What the task asks →
Starting at the first line of the listing below, repeat each line exactly until the line containing "Likewise, my meal", which you include. Leave out pictures.

Input for this task →

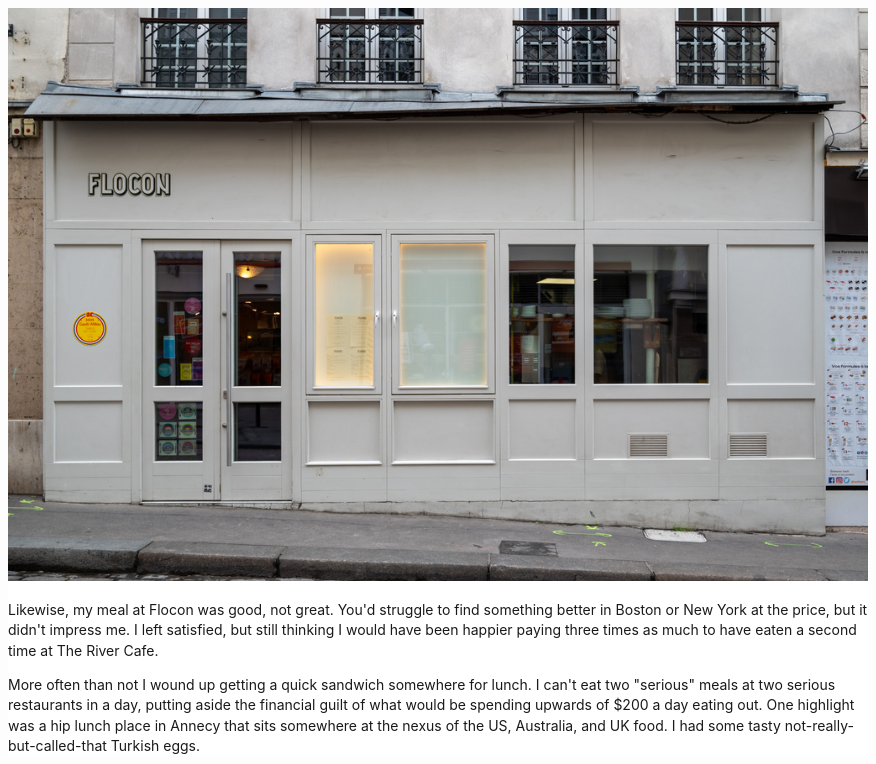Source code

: ![Flocon](flocon.jpg)

Likewise, my meal at Flocon was good, not great. You'd struggle to find something better in Boston or New York at the price, but it didn't impress me. I left satisfied, but still thinking I would have been happier paying three times as much to have eaten a second time at The River Cafe.

More often than not I wound up getting a quick sandwich somewhere for lunch. I can't eat two "serious" meals at two serious restaurants in a day, putting aside the financial guilt of what would be spending upwards of $200 a day eating out. One highlight was a hip lunch place in Annecy that sits somewhere at the nexus of the US, Australia, and UK food. I had some tasty not-really-but-called-that Turkish eggs.
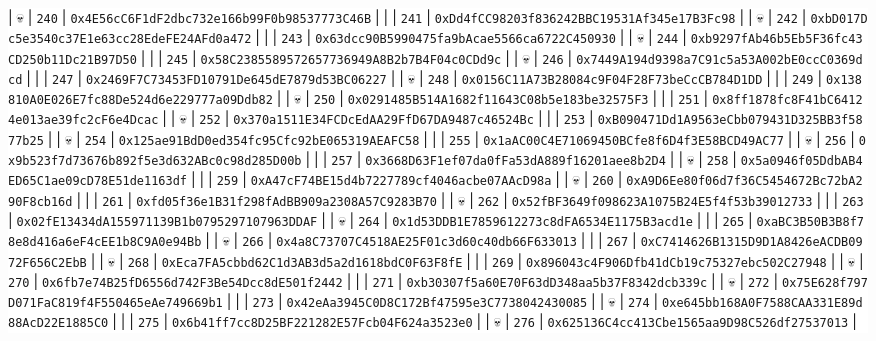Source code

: | 💀 | `240` | `0x4E56cC6F1dF2dbc732e166b99F0b98537773C46B` |
|  | `241` | `0xDd4fCC98203f836242BBC19531Af345e17B3Fc98` |
| 💀 | `242` | `0xbD017Dc5e3540c37E1e63cc28EdeFE24AFd0a472` |
|  | `243` | `0x63dcc90B5990475fa9bAcae5566ca6722C450930` |
| 💀 | `244` | `0xb9297fAb46b5Eb5F36fc43CD250b11Dc21B97D50` |
|  | `245` | `0x58C2385589572657736949A8B2b7B4F04c0CDd9c` |
| 💀 | `246` | `0x7449A194d9398a7C91c5a53A002bE0ccC0369dcd` |
|  | `247` | `0x2469F7C73453FD10791De645dE7879d53BC06227` |
| 💀 | `248` | `0x0156C11A73B28084c9F04F28F73beCcCB784D1DD` |
|  | `249` | `0x138810A0E026E7fc88De524d6e229777a09Ddb82` |
| 💀 | `250` | `0x0291485B514A1682f11643C08b5e183be32575F3` |
|  | `251` | `0x8ff1878fc8F41bC64124e013ae39fc2cF6e4Dcac` |
| 💀 | `252` | `0x370a1511E34FCDcEdAA29FfD67DA9487c46524Bc` |
|  | `253` | `0xB090471Dd1A9563eCbb079431D325BB3f5877b25` |
| 💀 | `254` | `0x125ae91BdD0ed354fc95Cfc92bE065319AEAFC58` |
|  | `255` | `0x1aAC00C4E71069450BCfe8f6D4f3E58BCD49AC77` |
| 💀 | `256` | `0x9b523f7d73676b892f5e3d632ABc0c98d285D00b` |
|  | `257` | `0x3668D63F1ef07da0fFa53dA889f16201aee8b2D4` |
| 💀 | `258` | `0x5a0946f05DdbAB4ED65C1ae09cD78E51de1163df` |
|  | `259` | `0xA47cF74BE15d4b7227789cf4046acbe07AAcD98a` |
| 💀 | `260` | `0xA9D6Ee80f06d7f36C5454672Bc72bA290F8cb16d` |
|  | `261` | `0xfd05f36e1B31f298fAdBB909a2308A57C9283B70` |
| 💀 | `262` | `0x52fBF3649f098623A1075B24E5f4f53b39012733` |
|  | `263` | `0x02fE13434dA155971139B1b0795297107963DDAF` |
| 💀 | `264` | `0x1d53DDB1E7859612273c8dFA6534E1175B3acd1e` |
|  | `265` | `0xaBC3B50B3B8f78e8d416a6eF4cEE1b8C9A0e94Bb` |
| 💀 | `266` | `0x4a8C73707C4518AE25F01c3d60c40db66F633013` |
|  | `267` | `0xC7414626B1315D9D1A8426eACDB0972F656C2EbB` |
| 💀 | `268` | `0xEca7FA5cbbd62C1d3AB3d5a2d1618bdC0F63F8fE` |
|  | `269` | `0x896043c4F906Dfb41dCb19c75327ebc502C27948` |
| 💀 | `270` | `0x6fb7e74B25fD6556d742F3Be54Dcc8dE501f2442` |
|  | `271` | `0xb30307f5a60E70F63dD348aa5b37F8342dcb339c` |
| 💀 | `272` | `0x75E628f797D071FaC819f4F550465eAe749669b1` |
|  | `273` | `0x42eAa3945C0D8C172Bf47595e3C7738042430085` |
| 💀 | `274` | `0xe645bb168A0F7588CAA331E89d88AcD22E1885C0` |
|  | `275` | `0x6b41ff7cc8D25BF221282E57Fcb04F624a3523e0` |
| 💀 | `276` | `0x625136C4cc413Cbe1565aa9D98C526df27537013` |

Expected answer →
Source code

: ![Flocon](flocon.jpg)

Likewise, my meal at Flocon was good, not great. You'd struggle to find something better in Boston or New York at the price, but it didn't impress me. I left satisfied, but still thinking I would have been happier paying three times as much to have eaten a second time at The River Cafe.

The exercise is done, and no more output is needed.